## [TASK TO COMPLETE]
Reproduce the entries exactly. Omit none of them.

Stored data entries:
--- START ---

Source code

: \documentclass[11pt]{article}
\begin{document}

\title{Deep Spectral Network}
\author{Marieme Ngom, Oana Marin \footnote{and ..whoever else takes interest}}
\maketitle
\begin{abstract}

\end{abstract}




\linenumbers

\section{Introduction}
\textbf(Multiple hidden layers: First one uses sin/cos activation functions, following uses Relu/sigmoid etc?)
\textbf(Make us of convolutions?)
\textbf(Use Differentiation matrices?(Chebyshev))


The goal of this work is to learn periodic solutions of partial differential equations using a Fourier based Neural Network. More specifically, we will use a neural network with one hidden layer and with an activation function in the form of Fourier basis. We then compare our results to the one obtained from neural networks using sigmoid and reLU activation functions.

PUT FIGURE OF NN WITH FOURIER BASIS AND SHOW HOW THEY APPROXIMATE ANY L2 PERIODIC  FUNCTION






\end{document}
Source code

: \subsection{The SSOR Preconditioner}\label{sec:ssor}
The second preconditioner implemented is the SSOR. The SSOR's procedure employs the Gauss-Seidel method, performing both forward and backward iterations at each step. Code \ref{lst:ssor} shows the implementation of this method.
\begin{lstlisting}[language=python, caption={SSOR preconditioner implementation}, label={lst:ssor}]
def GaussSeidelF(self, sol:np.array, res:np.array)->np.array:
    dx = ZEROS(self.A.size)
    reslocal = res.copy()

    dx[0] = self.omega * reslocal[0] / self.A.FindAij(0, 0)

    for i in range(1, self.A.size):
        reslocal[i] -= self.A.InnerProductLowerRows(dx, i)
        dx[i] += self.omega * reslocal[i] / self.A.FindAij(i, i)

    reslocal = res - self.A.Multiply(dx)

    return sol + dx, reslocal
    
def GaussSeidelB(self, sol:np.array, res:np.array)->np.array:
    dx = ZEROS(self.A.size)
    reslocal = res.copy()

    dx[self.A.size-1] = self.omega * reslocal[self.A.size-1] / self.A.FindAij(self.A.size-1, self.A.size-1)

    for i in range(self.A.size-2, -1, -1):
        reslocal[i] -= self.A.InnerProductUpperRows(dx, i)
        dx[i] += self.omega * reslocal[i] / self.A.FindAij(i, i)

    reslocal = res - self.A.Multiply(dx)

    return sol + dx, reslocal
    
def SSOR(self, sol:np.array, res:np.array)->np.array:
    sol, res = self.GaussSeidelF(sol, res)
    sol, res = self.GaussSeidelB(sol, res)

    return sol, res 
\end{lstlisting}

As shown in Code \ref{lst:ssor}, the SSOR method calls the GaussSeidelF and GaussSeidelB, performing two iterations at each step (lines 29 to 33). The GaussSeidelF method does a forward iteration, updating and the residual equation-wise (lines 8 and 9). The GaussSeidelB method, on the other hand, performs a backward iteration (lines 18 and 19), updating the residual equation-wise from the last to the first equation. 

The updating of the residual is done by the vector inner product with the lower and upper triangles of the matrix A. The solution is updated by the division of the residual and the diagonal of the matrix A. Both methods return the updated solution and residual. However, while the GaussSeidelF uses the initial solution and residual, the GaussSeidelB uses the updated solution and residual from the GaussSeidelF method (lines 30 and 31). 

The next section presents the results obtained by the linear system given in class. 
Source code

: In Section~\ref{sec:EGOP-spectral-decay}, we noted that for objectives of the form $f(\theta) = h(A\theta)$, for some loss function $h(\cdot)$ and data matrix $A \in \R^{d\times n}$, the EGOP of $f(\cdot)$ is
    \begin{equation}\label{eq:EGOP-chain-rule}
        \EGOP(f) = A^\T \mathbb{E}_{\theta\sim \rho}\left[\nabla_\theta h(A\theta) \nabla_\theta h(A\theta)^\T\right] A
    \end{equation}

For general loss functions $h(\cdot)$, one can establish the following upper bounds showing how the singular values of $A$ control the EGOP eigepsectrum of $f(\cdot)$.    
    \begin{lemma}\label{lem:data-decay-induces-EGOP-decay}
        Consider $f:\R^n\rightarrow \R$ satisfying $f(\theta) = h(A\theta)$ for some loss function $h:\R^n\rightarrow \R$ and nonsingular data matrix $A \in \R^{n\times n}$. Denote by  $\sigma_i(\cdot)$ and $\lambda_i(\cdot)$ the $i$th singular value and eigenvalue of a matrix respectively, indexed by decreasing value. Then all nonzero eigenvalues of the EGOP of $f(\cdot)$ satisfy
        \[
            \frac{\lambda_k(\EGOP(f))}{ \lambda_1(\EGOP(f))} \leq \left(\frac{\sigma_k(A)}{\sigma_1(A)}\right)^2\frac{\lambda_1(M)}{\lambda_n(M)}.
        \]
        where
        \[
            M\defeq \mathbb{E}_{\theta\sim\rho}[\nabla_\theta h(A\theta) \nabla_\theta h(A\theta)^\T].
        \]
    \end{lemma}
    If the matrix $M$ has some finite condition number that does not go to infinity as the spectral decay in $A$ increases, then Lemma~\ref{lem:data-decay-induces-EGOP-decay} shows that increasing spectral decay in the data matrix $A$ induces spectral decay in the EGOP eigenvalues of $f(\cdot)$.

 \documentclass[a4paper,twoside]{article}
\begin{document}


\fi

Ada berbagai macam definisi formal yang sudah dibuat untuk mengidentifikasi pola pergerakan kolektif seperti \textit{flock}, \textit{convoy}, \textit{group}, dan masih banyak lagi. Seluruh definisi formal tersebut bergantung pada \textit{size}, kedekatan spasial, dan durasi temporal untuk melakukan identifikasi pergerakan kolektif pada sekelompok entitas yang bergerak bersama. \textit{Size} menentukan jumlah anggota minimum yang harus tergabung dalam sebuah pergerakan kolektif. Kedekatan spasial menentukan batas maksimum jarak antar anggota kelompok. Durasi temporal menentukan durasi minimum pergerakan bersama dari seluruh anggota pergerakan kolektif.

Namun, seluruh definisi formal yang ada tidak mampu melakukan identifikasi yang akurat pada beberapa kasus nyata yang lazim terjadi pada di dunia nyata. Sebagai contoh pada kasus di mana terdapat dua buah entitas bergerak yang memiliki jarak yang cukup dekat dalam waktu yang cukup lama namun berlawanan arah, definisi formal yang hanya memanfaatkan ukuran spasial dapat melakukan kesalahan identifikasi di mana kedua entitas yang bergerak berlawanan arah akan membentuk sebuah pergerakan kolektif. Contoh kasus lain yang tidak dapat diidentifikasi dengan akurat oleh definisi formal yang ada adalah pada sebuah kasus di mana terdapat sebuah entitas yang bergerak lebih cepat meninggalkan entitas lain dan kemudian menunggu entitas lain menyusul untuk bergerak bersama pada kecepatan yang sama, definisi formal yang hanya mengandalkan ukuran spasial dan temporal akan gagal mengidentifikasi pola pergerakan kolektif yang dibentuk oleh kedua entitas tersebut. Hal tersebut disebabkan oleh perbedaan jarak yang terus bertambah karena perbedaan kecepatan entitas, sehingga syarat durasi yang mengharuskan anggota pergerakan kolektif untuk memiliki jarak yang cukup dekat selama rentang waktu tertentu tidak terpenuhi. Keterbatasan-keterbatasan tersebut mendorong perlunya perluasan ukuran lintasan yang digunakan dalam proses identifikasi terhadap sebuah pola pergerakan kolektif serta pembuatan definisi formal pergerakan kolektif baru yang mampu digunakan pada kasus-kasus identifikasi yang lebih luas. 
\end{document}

--- END ---

## [FINAL ANSWER]
Source code

: \documentclass[11pt]{article}
\begin{document}

\title{Deep Spectral Network}
\author{Marieme Ngom, Oana Marin \footnote{and ..whoever else takes interest}}
\maketitle
\begin{abstract}

\end{abstract}




\linenumbers

\section{Introduction}
\textbf(Multiple hidden layers: First one uses sin/cos activation functions, following uses Relu/sigmoid etc?)
\textbf(Make us of convolutions?)
\textbf(Use Differentiation matrices?(Chebyshev))


The goal of this work is to learn periodic solutions of partial differential equations using a Fourier based Neural Network. More specifically, we will use a neural network with one hidden layer and with an activation function in the form of Fourier basis. We then compare our results to the one obtained from neural networks using sigmoid and reLU activation functions.

PUT FIGURE OF NN WITH FOURIER BASIS AND SHOW HOW THEY APPROXIMATE ANY L2 PERIODIC  FUNCTION






\end{document}
Source code

: \subsection{The SSOR Preconditioner}\label{sec:ssor}
The second preconditioner implemented is the SSOR. The SSOR's procedure employs the Gauss-Seidel method, performing both forward and backward iterations at each step. Code \ref{lst:ssor} shows the implementation of this method.
\begin{lstlisting}[language=python, caption={SSOR preconditioner implementation}, label={lst:ssor}]
def GaussSeidelF(self, sol:np.array, res:np.array)->np.array:
    dx = ZEROS(self.A.size)
    reslocal = res.copy()

    dx[0] = self.omega * reslocal[0] / self.A.FindAij(0, 0)

    for i in range(1, self.A.size):
        reslocal[i] -= self.A.InnerProductLowerRows(dx, i)
        dx[i] += self.omega * reslocal[i] / self.A.FindAij(i, i)

    reslocal = res - self.A.Multiply(dx)

    return sol + dx, reslocal
    
def GaussSeidelB(self, sol:np.array, res:np.array)->np.array:
    dx = ZEROS(self.A.size)
    reslocal = res.copy()

    dx[self.A.size-1] = self.omega * reslocal[self.A.size-1] / self.A.FindAij(self.A.size-1, self.A.size-1)

    for i in range(self.A.size-2, -1, -1):
        reslocal[i] -= self.A.InnerProductUpperRows(dx, i)
        dx[i] += self.omega * reslocal[i] / self.A.FindAij(i, i)

    reslocal = res - self.A.Multiply(dx)

    return sol + dx, reslocal
    
def SSOR(self, sol:np.array, res:np.array)->np.array:
    sol, res = self.GaussSeidelF(sol, res)
    sol, res = self.GaussSeidelB(sol, res)

    return sol, res 
\end{lstlisting}

As shown in Code \ref{lst:ssor}, the SSOR method calls the GaussSeidelF and GaussSeidelB, performing two iterations at each step (lines 29 to 33). The GaussSeidelF method does a forward iteration, updating and the residual equation-wise (lines 8 and 9). The GaussSeidelB method, on the other hand, performs a backward iteration (lines 18 and 19), updating the residual equation-wise from the last to the first equation. 

The updating of the residual is done by the vector inner product with the lower and upper triangles of the matrix A. The solution is updated by the division of the residual and the diagonal of the matrix A. Both methods return the updated solution and residual. However, while the GaussSeidelF uses the initial solution and residual, the GaussSeidelB uses the updated solution and residual from the GaussSeidelF method (lines 30 and 31). 

The next section presents the results obtained by the linear system given in class. 
Source code

: In Section~\ref{sec:EGOP-spectral-decay}, we noted that for objectives of the form $f(\theta) = h(A\theta)$, for some loss function $h(\cdot)$ and data matrix $A \in \R^{d\times n}$, the EGOP of $f(\cdot)$ is
    \begin{equation}\label{eq:EGOP-chain-rule}
        \EGOP(f) = A^\T \mathbb{E}_{\theta\sim \rho}\left[\nabla_\theta h(A\theta) \nabla_\theta h(A\theta)^\T\right] A
    \end{equation}

For general loss functions $h(\cdot)$, one can establish the following upper bounds showing how the singular values of $A$ control the EGOP eigepsectrum of $f(\cdot)$.    
    \begin{lemma}\label{lem:data-decay-induces-EGOP-decay}
        Consider $f:\R^n\rightarrow \R$ satisfying $f(\theta) = h(A\theta)$ for some loss function $h:\R^n\rightarrow \R$ and nonsingular data matrix $A \in \R^{n\times n}$. Denote by  $\sigma_i(\cdot)$ and $\lambda_i(\cdot)$ the $i$th singular value and eigenvalue of a matrix respectively, indexed by decreasing value. Then all nonzero eigenvalues of the EGOP of $f(\cdot)$ satisfy
        \[
            \frac{\lambda_k(\EGOP(f))}{ \lambda_1(\EGOP(f))} \leq \left(\frac{\sigma_k(A)}{\sigma_1(A)}\right)^2\frac{\lambda_1(M)}{\lambda_n(M)}.
        \]
        where
        \[
            M\defeq \mathbb{E}_{\theta\sim\rho}[\nabla_\theta h(A\theta) \nabla_\theta h(A\theta)^\T].
        \]
    \end{lemma}
    If the matrix $M$ has some finite condition number that does not go to infinity as the spectral decay in $A$ increases, then Lemma~\ref{lem:data-decay-induces-EGOP-decay} shows that increasing spectral decay in the data matrix $A$ induces spectral decay in the EGOP eigenvalues of $f(\cdot)$.

 \documentclass[a4paper,twoside]{article}
\begin{document}


\fi

Ada berbagai macam definisi formal yang sudah dibuat untuk mengidentifikasi pola pergerakan kolektif seperti \textit{flock}, \textit{convoy}, \textit{group}, dan masih banyak lagi. Seluruh definisi formal tersebut bergantung pada \textit{size}, kedekatan spasial, dan durasi temporal untuk melakukan identifikasi pergerakan kolektif pada sekelompok entitas yang bergerak bersama. \textit{Size} menentukan jumlah anggota minimum yang harus tergabung dalam sebuah pergerakan kolektif. Kedekatan spasial menentukan batas maksimum jarak antar anggota kelompok. Durasi temporal menentukan durasi minimum pergerakan bersama dari seluruh anggota pergerakan kolektif.

Namun, seluruh definisi formal yang ada tidak mampu melakukan identifikasi yang akurat pada beberapa kasus nyata yang lazim terjadi pada di dunia nyata. Sebagai contoh pada kasus di mana terdapat dua buah entitas bergerak yang memiliki jarak yang cukup dekat dalam waktu yang cukup lama namun berlawanan arah, definisi formal yang hanya memanfaatkan ukuran spasial dapat melakukan kesalahan identifikasi di mana kedua entitas yang bergerak berlawanan arah akan membentuk sebuah pergerakan kolektif. Contoh kasus lain yang tidak dapat diidentifikasi dengan akurat oleh definisi formal yang ada adalah pada sebuah kasus di mana terdapat sebuah entitas yang bergerak lebih cepat meninggalkan entitas lain dan kemudian menunggu entitas lain menyusul untuk bergerak bersama pada kecepatan yang sama, definisi formal yang hanya mengandalkan ukuran spasial dan temporal akan gagal mengidentifikasi pola pergerakan kolektif yang dibentuk oleh kedua entitas tersebut. Hal tersebut disebabkan oleh perbedaan jarak yang terus bertambah karena perbedaan kecepatan entitas, sehingga syarat durasi yang mengharuskan anggota pergerakan kolektif untuk memiliki jarak yang cukup dekat selama rentang waktu tertentu tidak terpenuhi. Keterbatasan-keterbatasan tersebut mendorong perlunya perluasan ukuran lintasan yang digunakan dalam proses identifikasi terhadap sebuah pola pergerakan kolektif serta pembuatan definisi formal pergerakan kolektif baru yang mampu digunakan pada kasus-kasus identifikasi yang lebih luas. 
\end{document}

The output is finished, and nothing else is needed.